Much of the electric infrastructure in the US is dated bordering on chewing gum and piano wire constuction relative to current needs. The superstorm Sandy has forced towns and institutions to rethink local infrastructure as waiting for utilities is no longer practical. Combined heat and power - CHP - projects are popping up throughout the Northeast.
Then there are the micro grids within the micro grid, known as "clusters," each connected to several types of electricity generators. These sources, say solar panels and a natural gas generator, are paired together to ensure there will always be electricity. So, when the sun goes down or the wind stops blowing, another power source kicks in. The locations of each cluster will be determined by the power needs in that section of the grid. A cluster containing cogeneration, for instance, might be situated near an apartment building, where the inhabitants use energy day and night, whereas a cluster containing solar panels might be located near an office building, which uses electricity mostly from 9 A.M to 5 P.M.
Each local power source can switch from one grid to the other because it essentially has two sets of wires: one that connects it to PS&G's grid and one that connects it to the micro grid. A power source will never be connected to both grids simultaneously. In fact, the power source must first be disconnected from one grid before it can be connected to the other.

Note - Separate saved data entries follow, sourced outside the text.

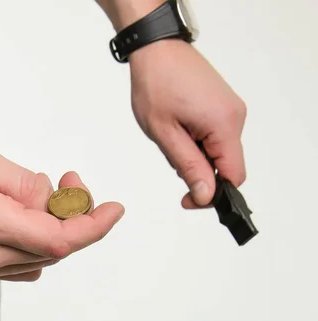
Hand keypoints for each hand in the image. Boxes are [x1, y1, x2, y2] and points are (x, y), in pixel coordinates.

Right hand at [0, 136, 123, 281]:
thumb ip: (21, 183)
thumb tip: (49, 197)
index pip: (59, 240)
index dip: (93, 226)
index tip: (113, 209)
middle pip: (54, 249)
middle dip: (75, 216)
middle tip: (69, 182)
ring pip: (39, 256)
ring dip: (55, 227)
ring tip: (44, 193)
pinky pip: (20, 260)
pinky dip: (36, 240)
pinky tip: (25, 214)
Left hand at [128, 40, 247, 208]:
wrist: (156, 49)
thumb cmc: (156, 83)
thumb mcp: (164, 133)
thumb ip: (188, 166)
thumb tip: (206, 196)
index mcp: (224, 124)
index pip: (234, 177)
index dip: (213, 194)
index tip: (189, 198)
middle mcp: (235, 116)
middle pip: (227, 165)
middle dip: (199, 170)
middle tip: (171, 156)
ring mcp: (232, 109)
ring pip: (219, 151)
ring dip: (196, 154)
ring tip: (172, 133)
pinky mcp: (223, 105)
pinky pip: (216, 135)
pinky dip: (198, 140)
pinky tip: (180, 127)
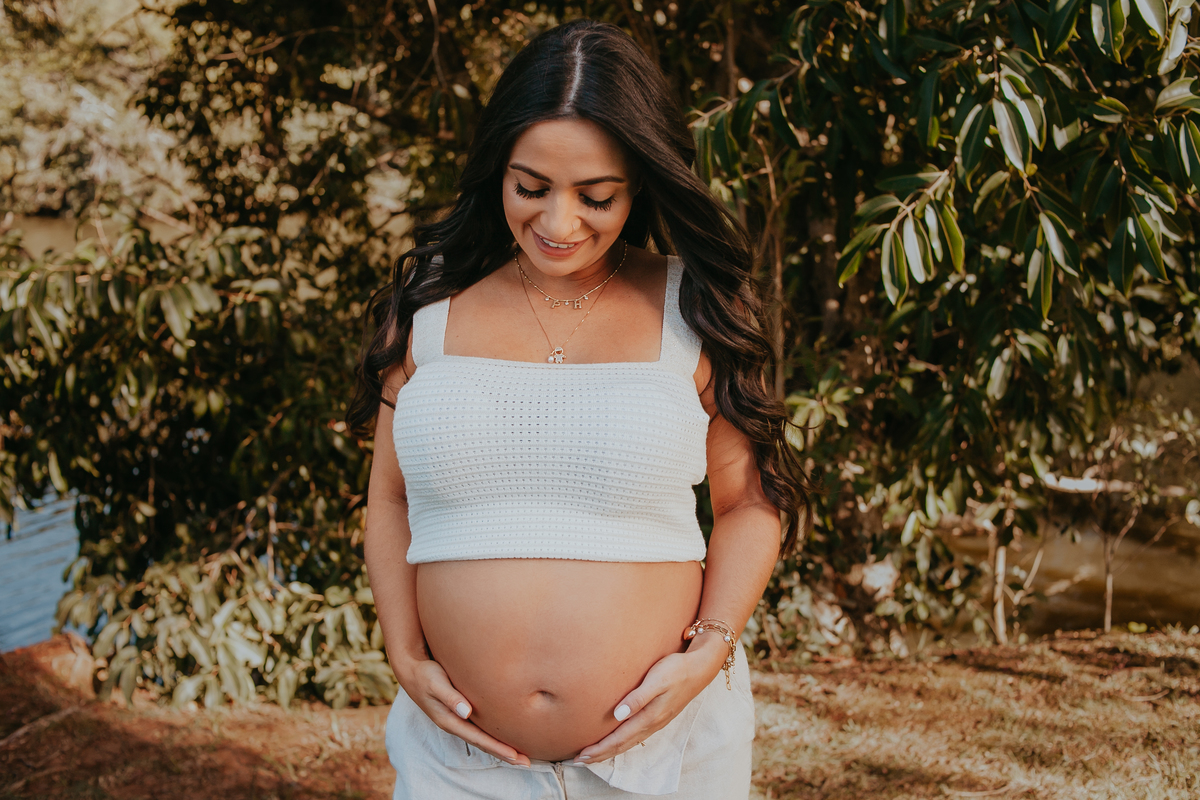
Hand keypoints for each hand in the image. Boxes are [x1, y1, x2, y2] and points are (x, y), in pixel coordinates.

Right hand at [396, 657, 531, 766]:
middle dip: (504, 754)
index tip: (515, 756)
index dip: (497, 748)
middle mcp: (455, 723)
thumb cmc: (425, 675)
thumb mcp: (436, 683)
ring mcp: (457, 720)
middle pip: (483, 743)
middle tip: (526, 763)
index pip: (478, 739)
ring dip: (500, 747)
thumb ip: (450, 697)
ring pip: (482, 738)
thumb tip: (466, 712)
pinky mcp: (460, 713)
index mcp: (450, 720)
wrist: (411, 671)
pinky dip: (493, 736)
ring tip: (520, 756)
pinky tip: (503, 736)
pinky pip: (479, 729)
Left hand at [572, 632, 727, 763]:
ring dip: (610, 750)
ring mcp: (656, 722)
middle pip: (621, 745)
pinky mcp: (658, 716)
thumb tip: (617, 714)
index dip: (599, 749)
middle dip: (600, 754)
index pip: (618, 738)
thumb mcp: (656, 680)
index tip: (581, 756)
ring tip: (593, 755)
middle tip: (579, 761)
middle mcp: (652, 723)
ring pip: (628, 742)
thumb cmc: (676, 670)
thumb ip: (638, 698)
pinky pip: (636, 736)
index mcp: (649, 716)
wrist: (700, 668)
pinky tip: (617, 741)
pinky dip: (622, 743)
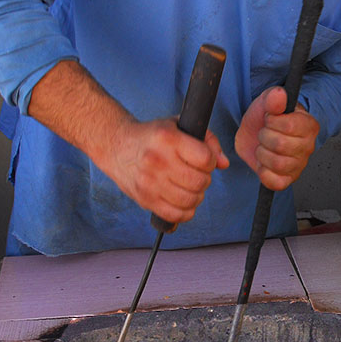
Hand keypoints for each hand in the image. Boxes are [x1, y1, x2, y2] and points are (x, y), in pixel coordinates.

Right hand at [104, 117, 229, 224]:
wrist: (116, 146)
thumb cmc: (153, 136)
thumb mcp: (180, 126)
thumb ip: (207, 141)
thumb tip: (224, 164)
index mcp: (168, 138)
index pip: (205, 158)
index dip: (211, 161)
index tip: (204, 160)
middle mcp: (157, 160)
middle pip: (200, 181)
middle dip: (204, 179)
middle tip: (196, 174)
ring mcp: (149, 182)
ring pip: (190, 200)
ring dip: (197, 196)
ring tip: (190, 187)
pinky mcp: (144, 199)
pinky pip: (176, 215)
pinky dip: (186, 212)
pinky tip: (183, 201)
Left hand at [235, 86, 318, 189]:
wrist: (253, 134)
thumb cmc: (265, 118)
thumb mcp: (267, 101)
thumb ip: (273, 98)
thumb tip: (279, 95)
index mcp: (309, 125)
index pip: (289, 126)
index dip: (272, 121)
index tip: (269, 118)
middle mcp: (308, 146)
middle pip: (281, 145)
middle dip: (264, 137)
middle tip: (265, 133)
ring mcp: (299, 165)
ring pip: (277, 164)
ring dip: (263, 154)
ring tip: (264, 147)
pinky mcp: (288, 180)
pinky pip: (275, 182)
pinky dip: (264, 173)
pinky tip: (264, 163)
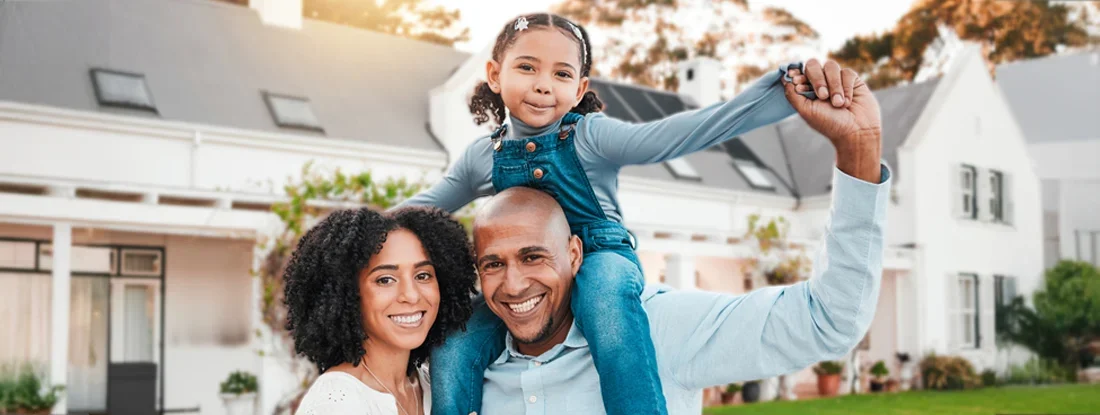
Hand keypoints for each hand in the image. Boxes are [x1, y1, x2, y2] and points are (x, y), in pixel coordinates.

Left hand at [783, 59, 882, 181]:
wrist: (856, 131)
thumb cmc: (830, 124)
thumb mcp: (806, 111)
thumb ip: (792, 94)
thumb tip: (784, 77)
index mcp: (807, 89)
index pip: (798, 72)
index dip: (798, 75)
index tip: (798, 83)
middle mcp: (821, 82)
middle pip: (813, 64)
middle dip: (817, 79)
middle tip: (822, 96)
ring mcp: (836, 79)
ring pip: (831, 66)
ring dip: (834, 86)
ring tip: (838, 104)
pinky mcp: (852, 79)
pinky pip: (846, 72)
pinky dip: (846, 88)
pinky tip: (847, 102)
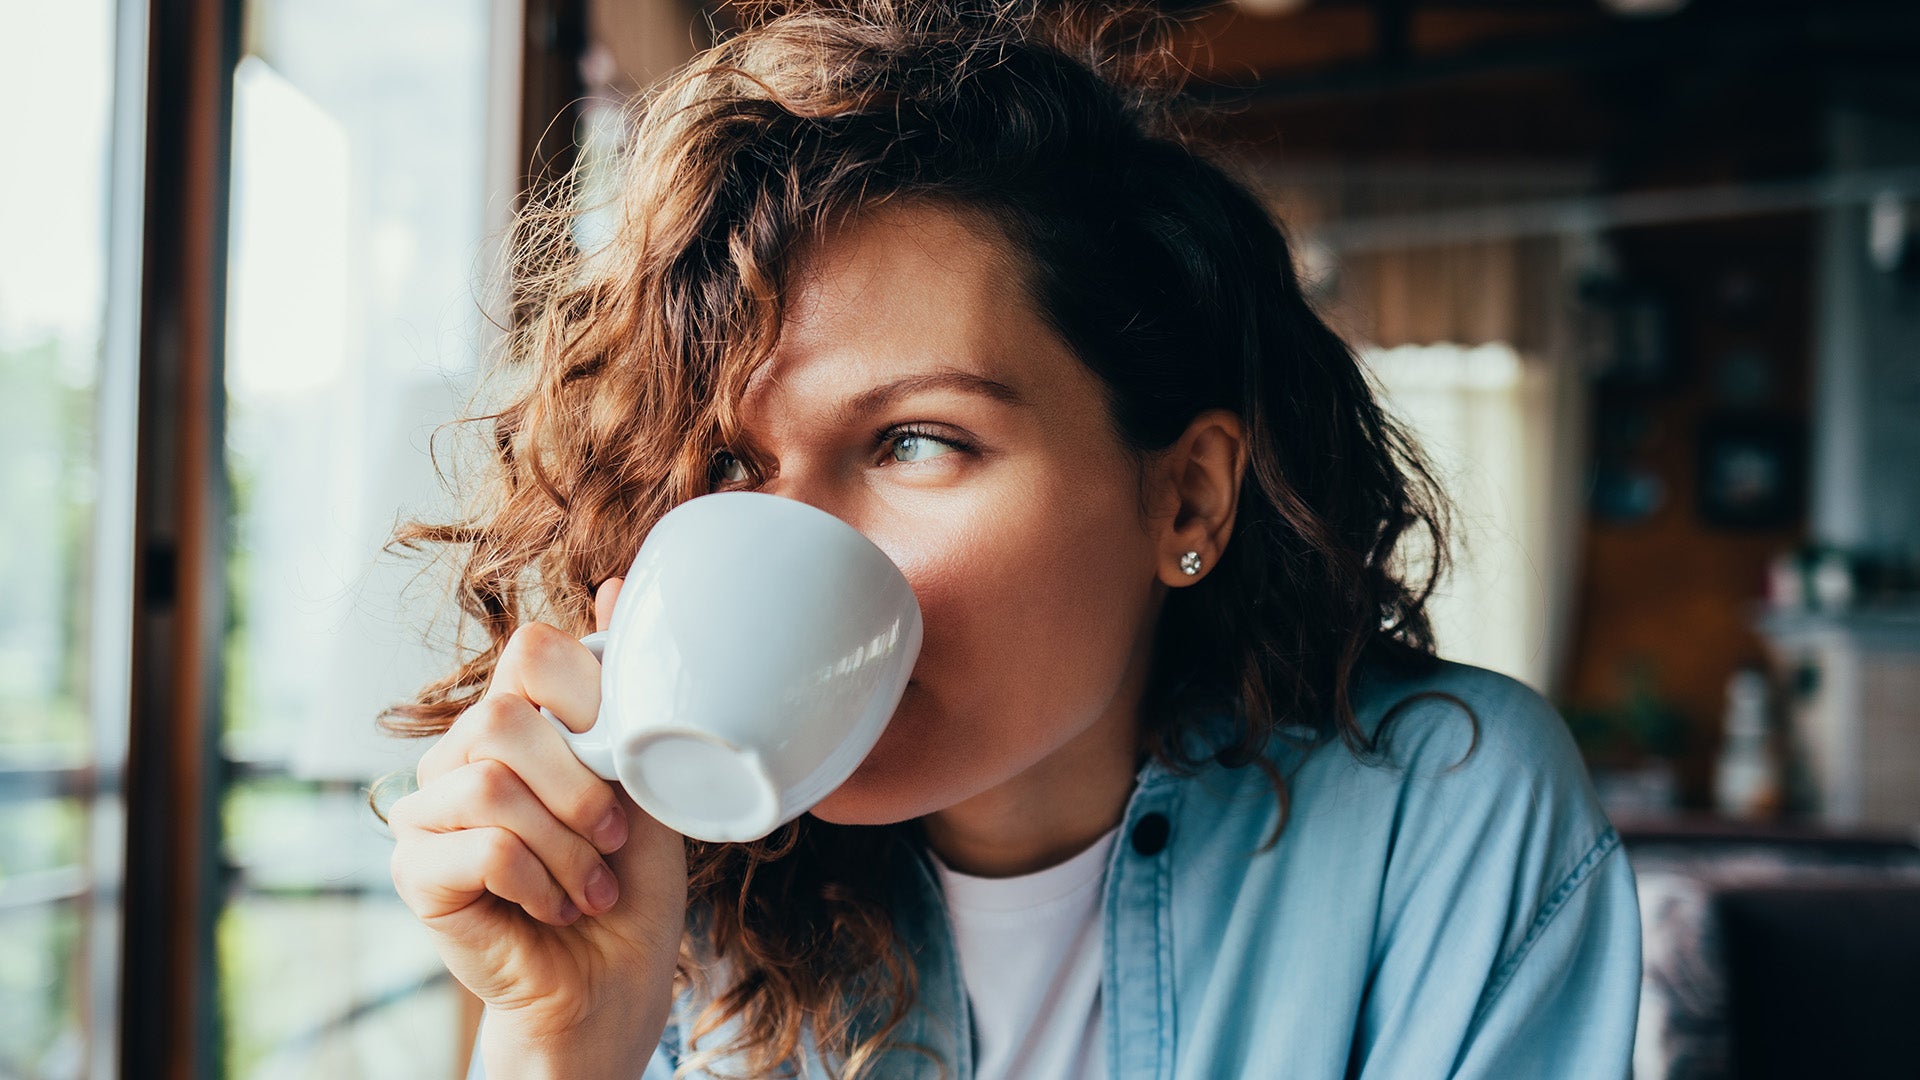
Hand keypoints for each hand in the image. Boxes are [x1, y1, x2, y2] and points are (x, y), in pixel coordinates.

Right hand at [389, 578, 686, 1072]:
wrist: (613, 982)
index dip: (588, 699)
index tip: (622, 762)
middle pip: (504, 717)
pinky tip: (556, 908)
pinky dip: (538, 880)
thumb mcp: (646, 775)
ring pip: (490, 783)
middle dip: (581, 788)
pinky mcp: (414, 870)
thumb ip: (626, 692)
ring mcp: (426, 810)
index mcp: (516, 720)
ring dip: (564, 846)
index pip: (531, 651)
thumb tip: (618, 583)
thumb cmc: (631, 883)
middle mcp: (460, 754)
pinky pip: (477, 844)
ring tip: (590, 885)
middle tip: (613, 841)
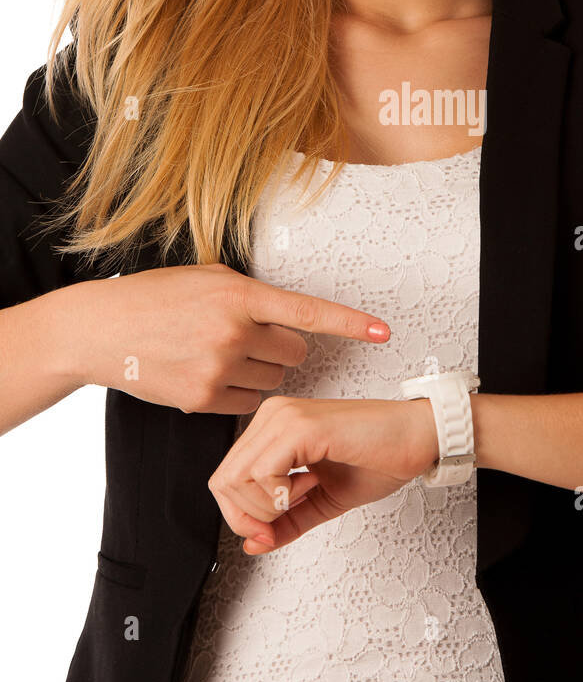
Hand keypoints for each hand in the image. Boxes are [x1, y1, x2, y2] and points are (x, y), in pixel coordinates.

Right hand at [63, 262, 391, 414]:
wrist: (100, 330)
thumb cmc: (156, 297)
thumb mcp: (206, 278)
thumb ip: (249, 293)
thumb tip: (287, 314)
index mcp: (239, 295)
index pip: (308, 312)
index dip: (350, 324)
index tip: (383, 333)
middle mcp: (233, 331)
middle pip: (296, 353)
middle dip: (283, 348)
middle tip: (251, 339)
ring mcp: (218, 368)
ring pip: (274, 380)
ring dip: (261, 371)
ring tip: (221, 353)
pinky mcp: (203, 399)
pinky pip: (248, 403)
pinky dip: (239, 393)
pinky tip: (209, 374)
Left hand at [207, 393, 439, 554]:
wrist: (420, 437)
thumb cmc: (381, 456)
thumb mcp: (323, 499)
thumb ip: (286, 521)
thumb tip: (253, 543)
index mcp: (274, 425)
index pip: (226, 478)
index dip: (241, 517)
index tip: (270, 531)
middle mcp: (273, 415)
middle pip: (222, 481)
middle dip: (249, 518)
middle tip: (282, 523)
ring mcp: (284, 417)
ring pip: (235, 480)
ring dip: (267, 506)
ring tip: (305, 494)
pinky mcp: (301, 427)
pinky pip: (262, 474)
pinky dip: (280, 495)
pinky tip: (310, 485)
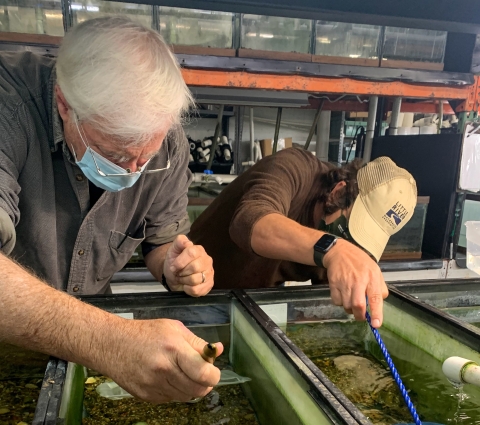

That's no accident. One of PS&G's concerns all along has been power coming into their lines unexpectedly. What if they had a power outage and shut down a section of their grid in order to work on it? If the two grids were connected, power from the micro grid could flow back into PSE&G's lines and blow a transformer—or worse, electrocute a worker. "Their lines will not be attached to our lines," says Ananda Kanapathy, director of electric and gas asset strategy at PSE&G. "Their grid will be separated and isolated from us."
At this time most are supplementary, but there is a chance this may disrupt utilties down the road.